Her gymslip tickles the goosebumped flesh of her thighs. The air smells of bonfires, and clouds scrawl across the smoke-grey skies. The angry game wears on: shouts and the dull clash of wood against wood. Men and women in hats and furs watch from the sidelines, waving cigarettes and calling out, ‘Well played!’ It is the final match of the season and they are a goal ahead and she can still hear team captain Janey Houseman’s voice: ‘Whatever you do, don’t let them score!’
Zelah looks across at the clock on the pavilion. It is nearly half past. It will be over at any moment. The girls in their black gymslips look like a flock of quarrelling crows: flapping and cawing and jabbing at each other out there in the middle of the pitch. Her gaze moves back to the onlookers. A man in a long coat is lighting his pipe. Someone’s father, she thinks. What wo
uld it be like if she had a father to watch her play in the first team, in the final match of the season? If he’d been alive, instead of sunken deep in the mud of some Flanders Field; would he be here? Would he be the kind of father to smoke a pipe and read the newspaper and bring home a puppy for her birthday?
‘Fitzlord!’ A ball is hurtling towards her. She reacts without thought. There is a juddering impact, up the hockey stick, into her bones.
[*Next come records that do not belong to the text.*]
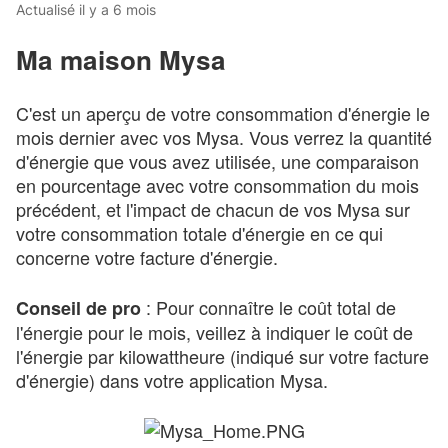
Actualisé
il y a 6 mois
Ma maison Mysa
C'est un aperçu de votre consommation d'énergie le
mois dernier avec vos Mysa. Vous verrez la quantité
d'énergie que vous avez utilisée, une comparaison
en pourcentage avec votre consommation du mois
précédent, et l'impact de chacun de vos Mysa sur
votre consommation totale d'énergie en ce qui
concerne votre facture d'énergie.
: Pour connaître le coût total de
Conseil de pro
l'énergie pour le mois, veillez à indiquer le coût de
l'énergie par kilowattheure (indiqué sur votre facture
d'énergie) dans votre application Mysa.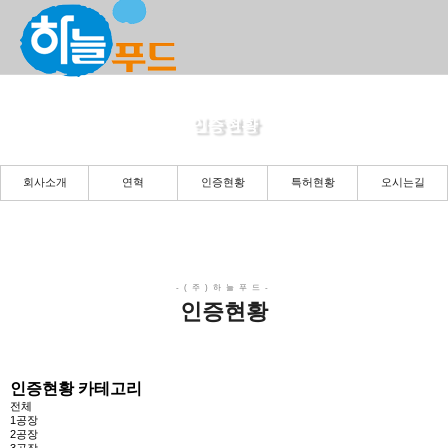
인증현황
든든한 당신의 파트너로 곁에 있겠습니다.
회사소개
연혁
인증현황
특허현황
오시는길
인증현황
인증현황 카테고리
전체
1공장
2공장
3공장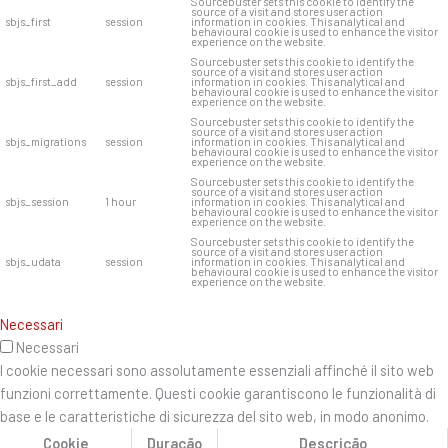
Sourcebuster sets this cookie to identify the
source of a visit and stores user action
sbjs_first
session
information in cookies. This analytical and
behavioural cookie is used to enhance the visitor
experience on the website.
Sourcebuster sets this cookie to identify the
source of a visit and stores user action
sbjs_first_add
session
information in cookies. This analytical and
behavioural cookie is used to enhance the visitor
experience on the website.
Sourcebuster sets this cookie to identify the
source of a visit and stores user action
sbjs_migrations
session
information in cookies. This analytical and
behavioural cookie is used to enhance the visitor
experience on the website.
Sourcebuster sets this cookie to identify the
source of a visit and stores user action
sbjs_session
1 hour
information in cookies. This analytical and
behavioural cookie is used to enhance the visitor
experience on the website.
Sourcebuster sets this cookie to identify the
source of a visit and stores user action
sbjs_udata
session
information in cookies. This analytical and
behavioural cookie is used to enhance the visitor
experience on the website.
Necessari
Necessari
I cookie necessari sono assolutamente essenziali affinché il sito web
funzioni correttamente. Questi cookie garantiscono le funzionalità di
base e le caratteristiche di sicurezza del sito web, in modo anonimo.
Cookie
Duração
Descrição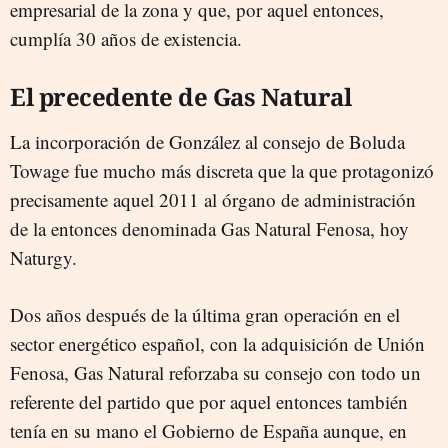
empresarial de la zona y que, por aquel entonces,
cumplía 30 años de existencia.
El precedente de Gas Natural
La incorporación de González al consejo de Boluda
Towage fue mucho más discreta que la que protagonizó
precisamente aquel 2011 al órgano de administración
de la entonces denominada Gas Natural Fenosa, hoy
Naturgy.
Dos años después de la última gran operación en el
sector energético español, con la adquisición de Unión
Fenosa, Gas Natural reforzaba su consejo con todo un
referente del partido que por aquel entonces también
tenía en su mano el Gobierno de España aunque, en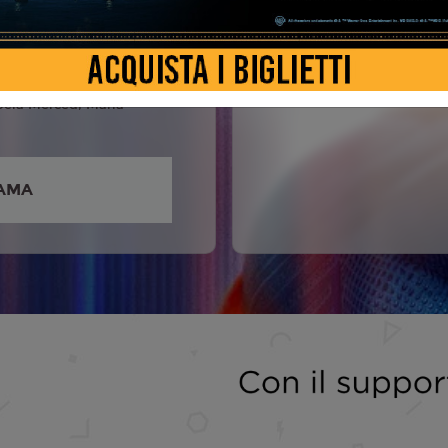
 Corenswet, Rachel
 Nicholas Hoult, Edi
nthony Carrigan, Nathan
sabela Merced, María
AMA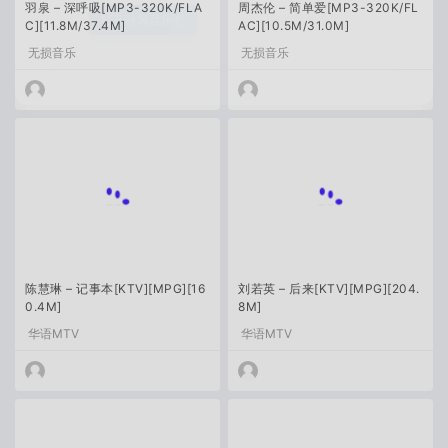
羽泉 – 深呼吸[MP3-320K/FLA
周杰伦 – 简单爱[MP3-320K/FL
C][11.8M/37.4M]
AC][10.5M/31.0M]
打开聆风音乐吧
好的我知道了
无损音乐
无损音乐
陈慧琳 – 记事本[KTV][MPG][16
刘若英 – 后来[KTV][MPG][204.
0.4M]
8M]
华语MTV
华语MTV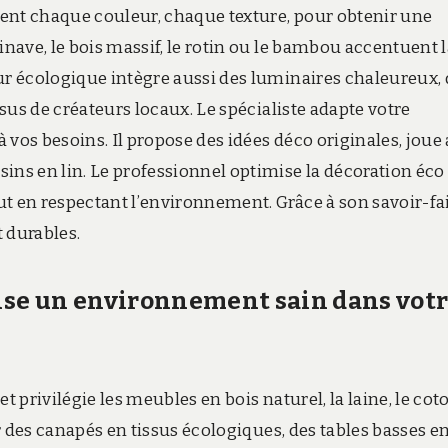
ent chaque couleur, chaque texture, pour obtenir une
inave, le bois massif, le rotin ou le bambou accentuent 
ur écologique intègre aussi des luminaires chaleureux,
ssus de créateurs locaux. Le spécialiste adapte votre
à vos besoins. Il propose des idées déco originales, joue
ins en lin. Le professionnel optimise la décoration éco
t en respectant l’environnement. Grâce à son savoir-fair
t durables.
rise un environnement sain dans vot
t privilégie les meubles en bois naturel, la laine, le cot
er des canapés en tissus écologiques, des tables basses e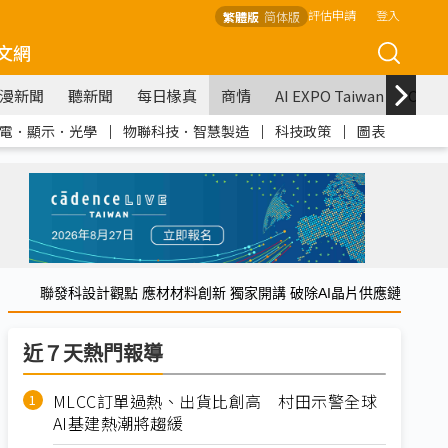
評估申請
登入
繁體版
简体版
文網
漫新聞
聽新聞
每日椽真
商情
AI EXPO Taiwan
COM
電．顯示．光學
｜
物聯科技．智慧製造
｜
科技政策
｜
圖表
聯發科設計觀點 應材材料創新 獨家開講 破除AI晶片供應鏈
近７天熱門報導
MLCC訂單過熱、出貨比創高 村田示警全球
AI基建熱潮將趨緩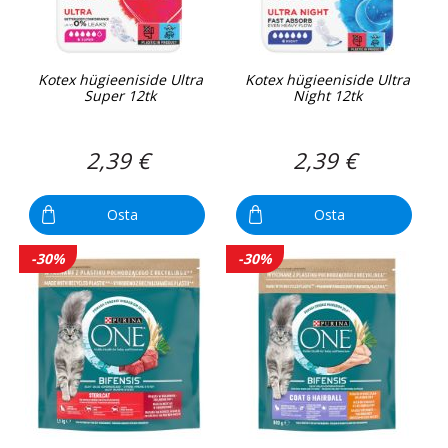
Kotex hügieeniside Ultra
Kotex hügieeniside Ultra
Super 12tk
Night 12tk
2,39 €
2,39 €
Osta
Osta
-30%
-30%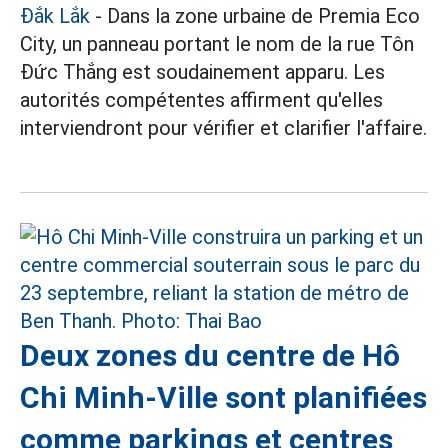
Đắk Lắk
- Dans la zone urbaine de Premia Eco
City, un panneau portant le nom de la rue Tôn
Đức Thắng est soudainement apparu. Les
autorités compétentes affirment qu'elles
interviendront pour vérifier et clarifier l'affaire.
Deux zones du centre de Hô
Chi Minh-Ville sont planifiées
comme parkings et centres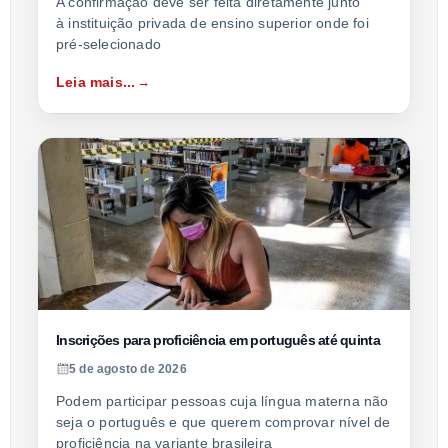
A confirmação deve ser feita diretamente junto
à instituição privada de ensino superior onde foi
pré-selecionado
Leia mais...
Inscrições para proficiência em português até quinta
5 de agosto de 2026
Podem participar pessoas cuja língua materna não
seja o português e que querem comprovar nível de
proficiência na variante brasileira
She looks down and the ball lies still on the muddy ground at her feet. There are cheers and clapping and then the shrill shriek of the final whistle. ‘Good show, Fitzlord!’ Janey Houseman wraps her in a sweaty embrace, then pulls away. ‘What’s the matter, Fitzlord? You don’t seem very happy about it.’
‘We won; of course I’m happy,’ Zelah says. But she finds it hard to draw the corners of her mouth into a smile, as she sees the other girls run across the pitch to the open arms of their waiting parents.
Zelah clasped her hands in her lap. The bus in front of them pulled into a stop at the end of a row of terraced houses where a stout woman with a shopping basket was waiting. George indicated to pull out past it, moving down a gear so that the engine revved. Zelah shifted in her seat. They were driving faster now they’d left the bus behind. People, bicycles, houses and shop fronts streaked past in a muddle of colour. They turned left up a hill, and then right, through an avenue of tall trees.
‘Wollaton Hall, over there.’ He nodded to their left, but all she could see from the window was a flash of green.
‘Are you taking me on a sightseeing trip?’ she said.
‘I suppose I am, in a manner of speaking.’
Trees gave way to houses, as the road went over a canal, and railway lines. She glanced again at his profile, and he turned to catch her eye at the same time. ‘Hope you’ve got enough petrol coupons,’ she said.